Conservation genetics 2016 v.17 no.4 pp. 775-784
Catostomus platyrhynchus, fish, gene flow, gene frequency, genetic drift, genetic markers, genetic variation, habitats, inbreeding, microsatellite repeats, population size, population structure, streams, surveys, Black Hills region, South Dakota
A peripheral population of mountain sucker, Pantosteus jordani, located in the Black Hills of South Dakota, USA, represents the eastern-most range of the species and is completely isolated from other populations. Over the last 50 years, mountain sucker populations have declined in the Black Hills, and now only occur in 40 % of the historic local range, with densities decreasing by more than 84 %.We used microsatellite DNA markers to estimate genetic diversity and to assess population structure across five streams where mountain suckers persist. We evaluated results in the context of recent ecological surveys to inform decisions about mountain sucker conservation. Significant allele frequency differences existed among sample streams (Global FST = 0.041) but there was no evidence of isolation by distance.
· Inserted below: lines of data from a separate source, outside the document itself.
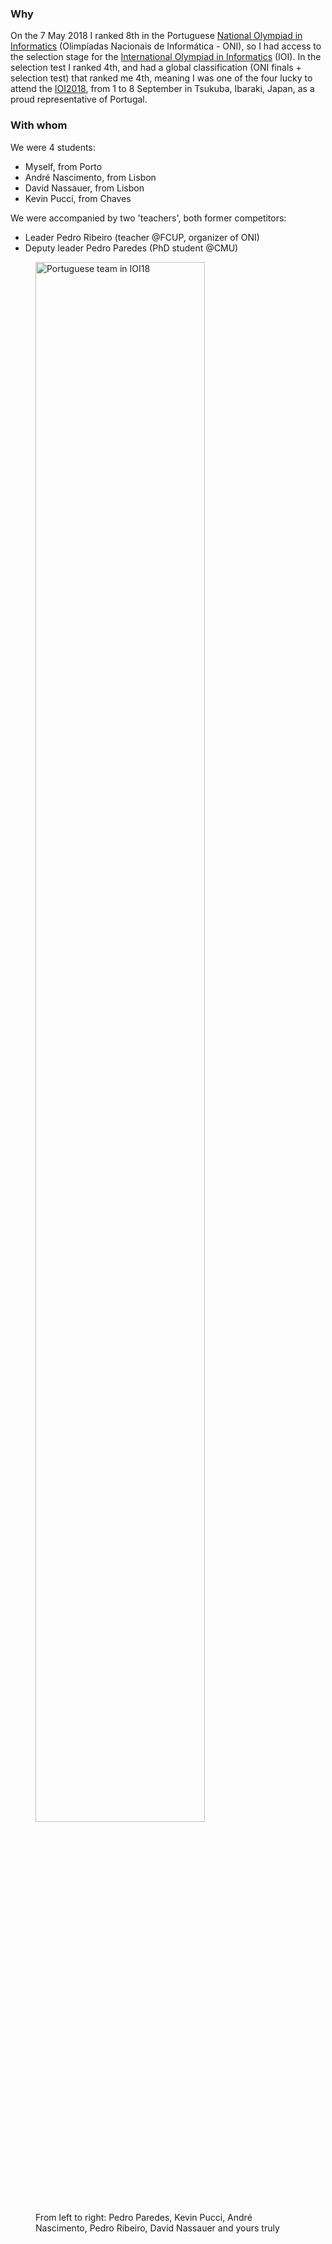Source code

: ### Why

On the 7 May 2018 I ranked 8th in the Portuguese [National Olympiad in Informatics](http://oni.dcc.fc.up.pt/2018/) (Olimpíadas Nacionais de Informática - ONI), so I had access to the selection stage for the [International Olympiad in Informatics](https://ioinformatics.org/) (IOI). In the selection test I ranked 4th, and had a global classification (ONI finals + selection test) that ranked me 4th, meaning I was one of the four lucky to attend the [IOI2018](https://ioi2018.jp/), from 1 to 8 September in Tsukuba, Ibaraki, Japan, as a proud representative of Portugal.

### With whom

We were 4 students:
- Myself, from Porto
- André Nascimento, from Lisbon
- David Nassauer, from Lisbon
- Kevin Pucci, from Chaves

We were accompanied by two 'teachers', both former competitors:
- Leader Pedro Ribeiro (teacher @FCUP, organizer of ONI)
- Deputy leader Pedro Paredes (PhD student @CMU)

<div class="div-of-images">
    <figure>
        <img src="https://drive.google.com/uc?export=download&id=1NyU-zVET4zHBLGl9En4w817xsg1gixfn" alt="Portuguese team in IOI18" style="display: inline" width="80%">
        <figcaption>From left to right: Pedro Paredes, Kevin Pucci, André Nascimento, Pedro Ribeiro, David Nassauer and yours truly</figcaption>
    </figure>
</div>
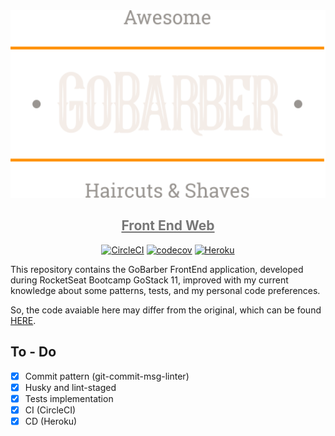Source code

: <div align="center">
<img src="./src/assets/logo.svg" height="300" />

<h2><a href="https://gobarber-11-web.herokuapp.com/" style="color:#777">Front End Web</a></h2>

[![CircleCI][circleci-img]][circleci-url]
[![codecov][codecov-badge]][codecov-badge-url]
[![Heroku][heroku-badge]][heroku-badge-url]


</div>

This repository contains the GoBarber FrontEnd application, developed during RocketSeat Bootcamp GoStack 11, improved with my current knowledge about some patterns, tests, and my personal code preferences.

So, the code avaiable here may differ from the original, which can be found [HERE][gobarber-rocketseat].

## To - Do

- [x] Commit pattern (git-commit-msg-linter)
- [x] Husky and lint-staged
- [x] Tests implementation
- [x] CI (CircleCI)
- [x] CD (Heroku)

[gobarber-rocketseat]: https://github.com/rocketseat-education/bootcamp-gostack-modulos/tree/master/nivel-03/02-iniciando-o-front-end-web
[circleci-img]: https://circleci.com/gh/thejoaov/gobarber-11-web/tree/main.svg?style=svg
[circleci-url]: https://circleci.com/gh/thejoaov/gobarber-11-web/tree/main
[codecov-badge]: https://codecov.io/gh/thejoaov/gobarber-11-web/branch/main/graph/badge.svg
[codecov-badge-url]: https://codecov.io/gh/thejoaov/gobarber-11-web
[heroku-badge]: https://heroku-badge.herokuapp.com/?app=gobarber-11-web&svg=1
[heroku-badge-url]: https://https://gobarber-11-web.herokuapp.com

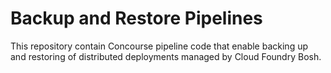 # Backup and Restore Pipelines

This repository contain Concourse pipeline code that enable backing up 
and restoring of distributed deployments managed by Cloud Foundry Bosh.

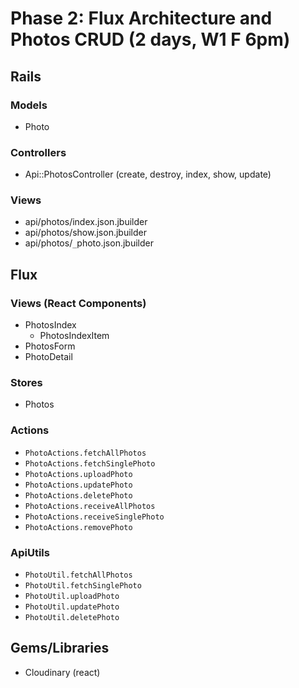 # Phase 2: Flux Architecture and Photos CRUD (2 days, W1 F 6pm)

## Rails
### Models
* Photo

### Controllers
* Api::PhotosController (create, destroy, index, show, update)

### Views
* api/photos/index.json.jbuilder
* api/photos/show.json.jbuilder
* api/photos/`_`photo.json.jbuilder

## Flux
### Views (React Components)
* PhotosIndex
  - PhotosIndexItem
* PhotosForm
* PhotoDetail

### Stores
* Photos

### Actions
* `PhotoActions.fetchAllPhotos`
* `PhotoActions.fetchSinglePhoto`
* `PhotoActions.uploadPhoto`
* `PhotoActions.updatePhoto`
* `PhotoActions.deletePhoto`
* `PhotoActions.receiveAllPhotos`
* `PhotoActions.receiveSinglePhoto`
* `PhotoActions.removePhoto`

### ApiUtils
* `PhotoUtil.fetchAllPhotos`
* `PhotoUtil.fetchSinglePhoto`
* `PhotoUtil.uploadPhoto`
* `PhotoUtil.updatePhoto`
* `PhotoUtil.deletePhoto`

## Gems/Libraries
* Cloudinary (react)
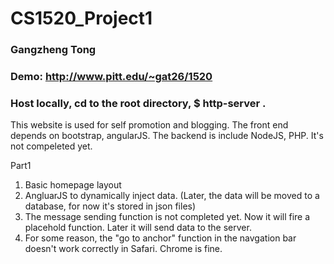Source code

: # CS1520_Project1
### Gangzheng Tong

### Demo: http://www.pitt.edu/~gat26/1520
### Host locally, cd to the root directory, $ http-server .

This website is used for self promotion and blogging. The front end depends on bootstrap, angularJS. The backend is include NodeJS, PHP. It's not compeleted yet.


Part1 
1. Basic homepage layout
2. AngluarJS to dynamically inject data. (Later, the data will be moved to a database, for now it's stored in json files)
3. The message sending function is not completed yet. Now it will fire a placehold function. Later it will send data to the server.
4. For some reason, the "go to anchor" function in the navgation bar doesn't work correctly in Safari. Chrome is fine.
Regionally, genetic effective size, Nₑ, was estimated to be at least 338 breeding individuals, but Nₑ within streams was expected to be less. Despite almost complete demographic isolation and reduced population size, there appears to be little evidence of inbreeding, but genetic drift and local isolation due to fragmentation probably best explains genetic structure in this peripheral mountain sucker population. Recommended strategies for population enhancement include restoration of stream connectivity and habitat improvement. Moreover, repatriation and assisted movement (i.e., gene flow) of fishes should maximize genetic diversity in stream fragments in the Black Hills region.